How digital twin technology can help water utilities ride the digital wave
The UN 2023 Water Conference once again highlighted the essential role of smart technologies in increasing water security. For many utilities, digital solutions are already playing a significant part in tackling complex challenges and transforming operations.
Later this month, Xylem will launch “Ripple Effect: A Movement Towards Digital Transformation” – a new paper drawing on insights from global utility leaders and experts. How did they start their digital journey? And how did they scale? This paper charts their course and provides a playbook to replicate their success.
Here, Michele Samuels, Global Practice Manager of Asset Performance at Xylem, shares her perspective on how utilities can leverage digital twin technology to make incremental improvements and move from ripple to wave.
While conversations around the digitalization of the water sector have been bubbling for the better part of this century, it is only within the last decade or so that utilities have departed from the status quo. Advances in technology, such as digital twins, are enabling breakthrough solutions, and delivering transformative outcomes for communities.
At a basic level, a digital twin is a digital representation of a counterpart in the real world. Within water utilities, this can mean the assimilation of data and an operational model that helps operators understand how a physical asset, process or system should be performing, and provide insights and predict performance under changing conditions.

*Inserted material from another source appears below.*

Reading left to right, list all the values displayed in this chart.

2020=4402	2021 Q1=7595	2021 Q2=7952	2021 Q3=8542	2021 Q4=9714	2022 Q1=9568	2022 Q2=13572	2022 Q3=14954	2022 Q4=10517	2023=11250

Every innovation comes with a learning curve, and the clay is still wet on many of the frameworks needed to integrate digital technologies across utility operations. For some utilities, digital twin technology is powering a whole new level of operational resiliency. For others, it may not be going the distance to deliver data-led insights and decision intelligence. Ultimately, the digital twin is an enabling technology – not a solution. So how can utilities unlock its real value?

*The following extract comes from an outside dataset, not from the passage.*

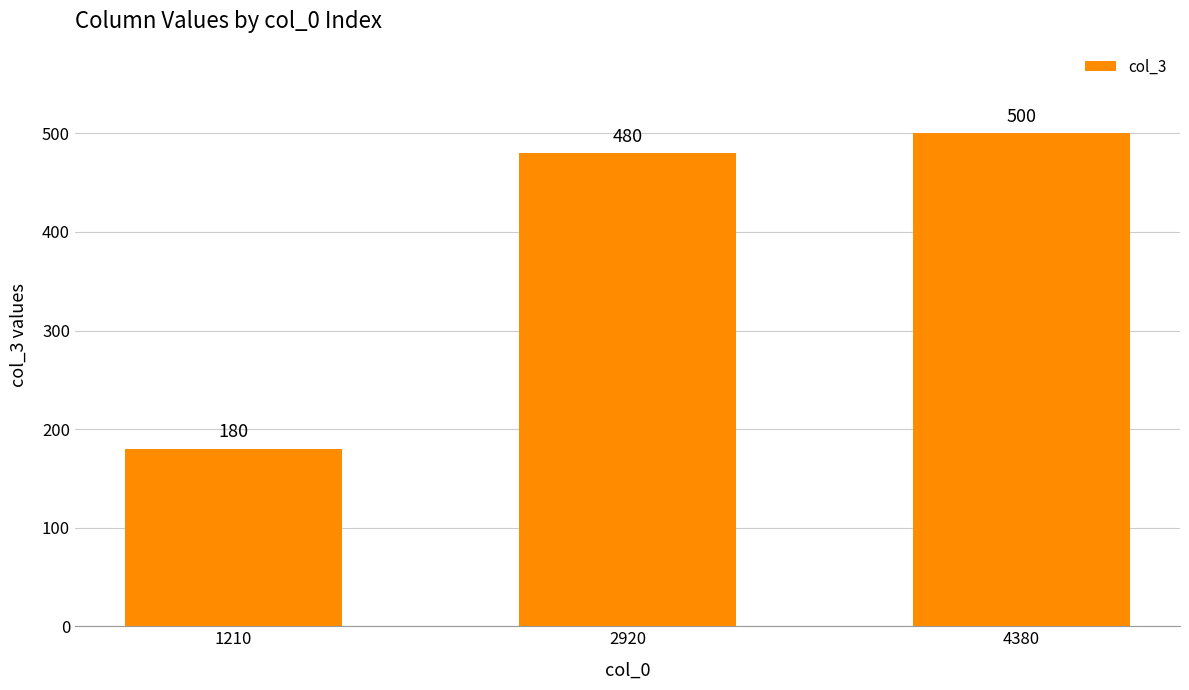

Is it true that the value at 1210 is 270?

False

From data to decision intelligence
Traditional models for simulating infrastructure can be costly to build and don’t readily assimilate live data. Now, sophisticated machine learning tools can better represent the infrastructure by automatically calibrating to match historical data. This technology can be applied at four levels:
1. Visibility. At its most basic level, a digital twin shows operators what is happening within an asset, process, or system right now. This application relies on the operator to act based on visibility of current operations.
2. Scenarios. At this level, the digital twin is capable of processing variables to predict an outcome, but it still requires the operator to manually optimize the asset, process, or system.
3. Recommendations. In more sophisticated applications, the digital twin generates multiple scenarios and provides operational recommendations to achieve set KPIs. The operator then chooses a course of action based on these recommendations.
4. Control. When combined with decision support systems and water expertise, the digital twin has the potential to deliver autonomous, optimized control, freeing up operators to focus on other tasks.
In more sophisticated applications, the digital twin is coupled with advanced data science and water system expertise to create a powerful decision support system. By combining hydraulic modelling with expertise from traditional civil and environmental engineering, hydroinformatics engineers help utilities cut through the data by designing algorithms and interfaces that deliver the most useful information to the operator in the right way, at the right time – every time.
This sets utilities up to meet their communities’ needs reliably, affordably, and sustainably.
Supercharging through data
Utilities have a wealth of data at their fingertips. Whether at the asset, process or system level, utilities can unlock big results quickly by putting that data to work. As the utilities consulted for the “Ripple Effect” paper demonstrate, an approach of catalog, evaluate, and prioritize can provide the building blocks needed.
- Catalog the real-time data currently available and determine areas where more detailed data can support operational and planning decisions.
- Evaluate how digital technology solutions can add value through a pilot project – a low-cost route for utilities to determine the challenges, opportunities, and potential return on investment of digital technology.
- Prioritize projects aligned to the problem you are trying to solve.
Whether it’s a single bold step forward, or smaller incremental improvements over time, every move on the digital journey brings the industry closer to achieving one common goal: building a more resilient, sustainable, and equitable water future for all. By sharing best practice from the pacesetters, utilities at all stages of digital maturity can scale their transition to smart, resilient infrastructure.